TASK LIST:
- a) Transcribe everything in the fuel pump drive circuit text below, from "Additionally the present" down to "a current-detecting circuit.".
- b) Answer these questions using the fuel pump drive circuit text below.
(i) Which two things does the opening sentence say are required?
(ii) Which three components are connected in series from the source voltage side to the ground side?
(iii) What kind of diode is used, when the current falls, so that the energy is consumed instantaneously?

PAGE TEXT:
----------------------------------------

Therefore, it is required to shorten the fall time of electric current flowing into the solenoid coil and also to suppress the generation of heat from the device.

The present invention has been accomplished with a view to overcome the aforementioned problems and, therefore,
the present invention provides a high-pressure fuel pump drive circuit which is a circuit for manipulating the electric current to be passed to a solenoid coil for controlling a high-pressure pump, this high-pressure fuel pump drive circuit being characterized in that a first switching element, the solenoid coil and a second switching
element are connected in series with each other in a rout from a source voltage side to the ground side, that a flywheel diode for passing electric current from the ground side is disposed parallel with the solenoid coil and with the second switching element, and that a diode for passing electric current from the second switching element of the solenoid coil to a booster electrolytic capacitor is disposed, wherein a feedback circuit comprising the solenoid coil, the diode, the booster electrolytic capacitor and the flywheel diode is designed to be created on the occasion when the first switching element is turned OFF and the second switching element is also turned OFF, and wherein the flywheel diode consumes an energy of the solenoid coil when the first switching element is turned OFF during a period in which the second switching element is ON and the first switching element is shifting between OFF and ON repeatedly.

Additionally the present invention also provides a high-pressure fuel pump drive circuit which can be obtained by modifying the structure of the aforementioned high-pressure fuel pump drive circuit in such a manner that the first switching element is formed of an over-current protection function-attached IPD or is additionally provided with a current-detecting circuit.

According to the present invention, it is possible to secure a steady state subsequent to the build-up of electric current inflow and to perform, during the entire period of this steady state, current feedback by means of a flywheel diode which makes it possible to save the consumption of energy. On the occasion of falling electric current, a Zener diode is employed for enabling the energy to be instantaneously consumed, thereby accelerating the fall time of electric current flowing into the solenoid coil of the high-pressure pump, thus suppressing the generation of heat in the device.

----------------------------------------

DATASET CONTENT:
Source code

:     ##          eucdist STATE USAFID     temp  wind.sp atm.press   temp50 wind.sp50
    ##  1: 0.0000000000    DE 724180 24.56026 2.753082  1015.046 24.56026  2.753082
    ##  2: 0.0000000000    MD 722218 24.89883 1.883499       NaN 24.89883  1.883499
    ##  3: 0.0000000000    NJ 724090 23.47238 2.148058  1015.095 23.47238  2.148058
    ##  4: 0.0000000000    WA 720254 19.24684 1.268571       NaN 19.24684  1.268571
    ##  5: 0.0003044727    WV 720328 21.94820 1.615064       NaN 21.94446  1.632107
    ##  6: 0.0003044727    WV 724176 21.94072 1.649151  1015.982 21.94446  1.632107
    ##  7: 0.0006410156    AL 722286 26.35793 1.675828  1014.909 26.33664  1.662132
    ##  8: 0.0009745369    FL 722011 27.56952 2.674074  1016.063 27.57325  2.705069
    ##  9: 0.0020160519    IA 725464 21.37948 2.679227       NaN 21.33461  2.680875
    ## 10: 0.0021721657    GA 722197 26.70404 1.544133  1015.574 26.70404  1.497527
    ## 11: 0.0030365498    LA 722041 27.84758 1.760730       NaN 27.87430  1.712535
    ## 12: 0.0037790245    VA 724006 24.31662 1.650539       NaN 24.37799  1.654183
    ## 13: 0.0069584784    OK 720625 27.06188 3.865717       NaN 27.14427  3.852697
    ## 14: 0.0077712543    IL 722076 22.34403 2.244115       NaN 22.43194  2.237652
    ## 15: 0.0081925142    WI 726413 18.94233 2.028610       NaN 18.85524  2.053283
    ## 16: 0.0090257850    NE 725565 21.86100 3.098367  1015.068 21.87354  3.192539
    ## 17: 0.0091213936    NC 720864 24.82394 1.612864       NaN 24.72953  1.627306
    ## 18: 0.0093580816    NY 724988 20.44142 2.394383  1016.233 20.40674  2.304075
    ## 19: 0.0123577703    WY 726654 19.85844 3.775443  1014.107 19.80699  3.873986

----------------------------------------

TASK RESULTS:
- a)
Additionally the present invention also provides a high-pressure fuel pump drive circuit which can be obtained by modifying the structure of the aforementioned high-pressure fuel pump drive circuit in such a manner that the first switching element is formed of an over-current protection function-attached IPD or is additionally provided with a current-detecting circuit.

- b)
(i) Shortening the fall time of the electric current flowing into the solenoid coil and suppressing the generation of heat from the device.
(ii) A first switching element, the solenoid coil, and a second switching element.
(iii) A Zener diode.